** START OF QUOTED PASSAGE **

On its entry into force on 1 January 1969, it created the Czech Socialist Republic and the Slovak Socialist Republic, both of them on an equal footing within the federation. The Act stipulated in article 142, paragraph 2, that both republics would in due course enact their own constitutions, and also envisaged the creation of three constitutional courts. The plan, however, was not followed through due to the onset of the period of normalization.

In fact, Czechoslovakia only functioned as a federation until the enactment of Constitutional Act No. 125/1970 Coll. in December 1970. Its explanatory notes clearly and openly articulate the need for "strengthening of the structural role of the central government of the federation". This act introduced 37 direct changes and additions, which undid the original plan for federation and took away most of the powers of the federal republics. Consequently in 1970 Czechoslovakia became essentially a centrally governed country, with only prima facie attributes of a federation.

The need for a new federal constitution was first announced officially at the 17th Congress of the Communist Party of Czechoslovakia in spring 1986. A working group fronted by Marián Čalfa was set up in 1987 to draft this, and in November 1988, a 153-strong committee of the Communist Party and the National Front was created, led by Miloš Jakeš. The constitution was expected to be enacted after the 18th Congress of the Communist Party, during the course of 1990. In its last draft, it was to be a single constitution serving both the federation and the two republics and, in contrast with its predecessor, did not include the leading role of the Communist Party, and somewhat expanded the list of basic human rights.

** END OF QUOTED PASSAGE **
** START OF GIVEN RECORDS **

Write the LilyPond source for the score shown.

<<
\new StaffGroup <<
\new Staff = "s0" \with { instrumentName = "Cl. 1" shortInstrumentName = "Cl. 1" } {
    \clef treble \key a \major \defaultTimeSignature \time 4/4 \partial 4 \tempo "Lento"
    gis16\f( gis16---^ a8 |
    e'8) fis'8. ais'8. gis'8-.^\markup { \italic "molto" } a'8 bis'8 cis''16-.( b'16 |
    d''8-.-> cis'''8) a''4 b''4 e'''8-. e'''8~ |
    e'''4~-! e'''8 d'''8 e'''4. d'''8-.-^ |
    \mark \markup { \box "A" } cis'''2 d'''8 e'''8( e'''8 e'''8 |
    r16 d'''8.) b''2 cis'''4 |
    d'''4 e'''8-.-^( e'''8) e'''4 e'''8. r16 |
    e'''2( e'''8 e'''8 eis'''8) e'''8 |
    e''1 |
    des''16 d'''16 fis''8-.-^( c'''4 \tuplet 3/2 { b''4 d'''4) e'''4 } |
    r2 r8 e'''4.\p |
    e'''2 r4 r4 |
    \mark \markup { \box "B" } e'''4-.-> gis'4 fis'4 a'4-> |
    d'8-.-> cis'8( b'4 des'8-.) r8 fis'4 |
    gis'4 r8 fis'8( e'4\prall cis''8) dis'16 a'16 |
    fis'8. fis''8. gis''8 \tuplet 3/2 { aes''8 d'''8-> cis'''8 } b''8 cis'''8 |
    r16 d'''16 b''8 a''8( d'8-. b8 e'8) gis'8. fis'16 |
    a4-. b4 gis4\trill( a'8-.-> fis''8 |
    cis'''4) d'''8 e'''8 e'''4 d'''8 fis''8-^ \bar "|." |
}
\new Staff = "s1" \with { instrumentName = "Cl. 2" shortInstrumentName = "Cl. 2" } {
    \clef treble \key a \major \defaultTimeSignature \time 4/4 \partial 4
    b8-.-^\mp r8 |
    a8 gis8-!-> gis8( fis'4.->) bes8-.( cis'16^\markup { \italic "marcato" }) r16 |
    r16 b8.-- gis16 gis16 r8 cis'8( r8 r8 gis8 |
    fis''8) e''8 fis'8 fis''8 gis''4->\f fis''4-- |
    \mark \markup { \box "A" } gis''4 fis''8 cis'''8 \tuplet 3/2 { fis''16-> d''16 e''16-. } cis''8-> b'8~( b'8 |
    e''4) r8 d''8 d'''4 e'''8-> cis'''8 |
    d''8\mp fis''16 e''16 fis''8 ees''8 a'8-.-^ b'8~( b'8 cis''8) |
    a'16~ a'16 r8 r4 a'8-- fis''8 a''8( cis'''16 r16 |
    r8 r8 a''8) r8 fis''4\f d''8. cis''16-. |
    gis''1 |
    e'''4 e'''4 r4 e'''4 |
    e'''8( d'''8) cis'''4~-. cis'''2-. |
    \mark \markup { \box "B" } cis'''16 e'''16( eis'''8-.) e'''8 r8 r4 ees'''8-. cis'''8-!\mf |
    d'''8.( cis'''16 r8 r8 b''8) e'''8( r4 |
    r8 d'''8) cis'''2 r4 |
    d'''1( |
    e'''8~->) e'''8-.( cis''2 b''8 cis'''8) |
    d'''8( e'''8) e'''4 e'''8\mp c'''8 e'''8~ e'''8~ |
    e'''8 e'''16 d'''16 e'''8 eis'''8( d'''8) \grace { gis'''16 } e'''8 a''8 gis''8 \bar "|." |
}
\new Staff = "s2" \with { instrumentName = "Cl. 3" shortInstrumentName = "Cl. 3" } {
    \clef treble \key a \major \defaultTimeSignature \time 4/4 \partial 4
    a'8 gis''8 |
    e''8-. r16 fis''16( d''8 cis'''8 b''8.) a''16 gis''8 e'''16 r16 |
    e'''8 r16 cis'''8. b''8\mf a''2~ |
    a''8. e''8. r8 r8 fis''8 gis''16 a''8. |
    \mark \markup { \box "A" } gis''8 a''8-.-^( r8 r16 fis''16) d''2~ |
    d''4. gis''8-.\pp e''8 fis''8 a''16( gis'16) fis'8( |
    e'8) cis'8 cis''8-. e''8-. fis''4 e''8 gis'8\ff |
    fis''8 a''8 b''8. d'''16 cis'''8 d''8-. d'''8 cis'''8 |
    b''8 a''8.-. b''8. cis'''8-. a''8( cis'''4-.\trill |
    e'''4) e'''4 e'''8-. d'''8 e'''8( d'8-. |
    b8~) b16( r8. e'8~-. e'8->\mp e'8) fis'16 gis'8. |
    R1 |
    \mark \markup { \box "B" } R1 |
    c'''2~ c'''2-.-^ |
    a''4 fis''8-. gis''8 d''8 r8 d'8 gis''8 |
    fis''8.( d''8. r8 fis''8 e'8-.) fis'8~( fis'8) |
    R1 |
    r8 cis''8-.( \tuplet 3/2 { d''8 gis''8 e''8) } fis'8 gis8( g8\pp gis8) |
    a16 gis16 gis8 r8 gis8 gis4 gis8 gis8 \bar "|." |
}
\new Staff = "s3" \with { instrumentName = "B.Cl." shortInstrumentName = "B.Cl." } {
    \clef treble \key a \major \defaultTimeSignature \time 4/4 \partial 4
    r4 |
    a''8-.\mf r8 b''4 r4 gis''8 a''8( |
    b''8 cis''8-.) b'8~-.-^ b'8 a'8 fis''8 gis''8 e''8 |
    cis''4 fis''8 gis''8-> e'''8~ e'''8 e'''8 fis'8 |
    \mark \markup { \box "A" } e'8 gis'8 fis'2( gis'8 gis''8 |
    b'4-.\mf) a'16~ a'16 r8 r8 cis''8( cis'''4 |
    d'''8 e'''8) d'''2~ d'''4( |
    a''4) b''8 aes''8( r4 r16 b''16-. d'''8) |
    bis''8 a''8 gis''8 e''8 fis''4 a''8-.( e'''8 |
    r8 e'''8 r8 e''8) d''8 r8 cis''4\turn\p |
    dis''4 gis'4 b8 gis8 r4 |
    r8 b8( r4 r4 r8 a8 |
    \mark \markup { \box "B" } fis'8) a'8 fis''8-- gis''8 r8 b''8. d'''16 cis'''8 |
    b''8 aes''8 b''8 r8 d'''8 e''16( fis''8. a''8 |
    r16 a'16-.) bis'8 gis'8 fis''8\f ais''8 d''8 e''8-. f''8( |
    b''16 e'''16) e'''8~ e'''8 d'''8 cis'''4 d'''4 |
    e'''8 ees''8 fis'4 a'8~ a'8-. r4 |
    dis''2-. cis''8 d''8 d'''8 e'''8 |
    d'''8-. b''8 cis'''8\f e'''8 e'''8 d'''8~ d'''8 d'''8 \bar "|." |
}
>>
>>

** END OF GIVEN RECORDS **

▶ EXERCISE SET:
(a) According to the passage on Czechoslovakia's constitution, who led the 153-strong committee formed in November 1988?
(b) Please extend the passage on Czechoslovakia's constitution, picking up after its final sentence.

▶ PER-TASK ANSWERS:
(a) Miloš Jakeš

(b)
In autumn 1989, a group of members of the Federal Assembly proposed the Constitutional Act on the Mode of Enactment of the New Constitutions of the Czechoslovak Socialist Republic, the Czech Socialist Republic, and the Slovak Socialist Republic. Despite not having seen the drafts of the constitutions themselves, on 31 October 1989, the national assemblies of both countries approved this proposal. The resolution of the Czech National Council was promulgated as Act. No. 123/1989 Coll. and the resolution of the Slovak National Council as Act No. 124/1989 Coll. These constitutional acts were intended as a prerequisite for the enactment of a single 'three-in-one' constitution, serving the federation and both republics. Through the consent of both national councils, both republics waived their entitlement to their own constitutions.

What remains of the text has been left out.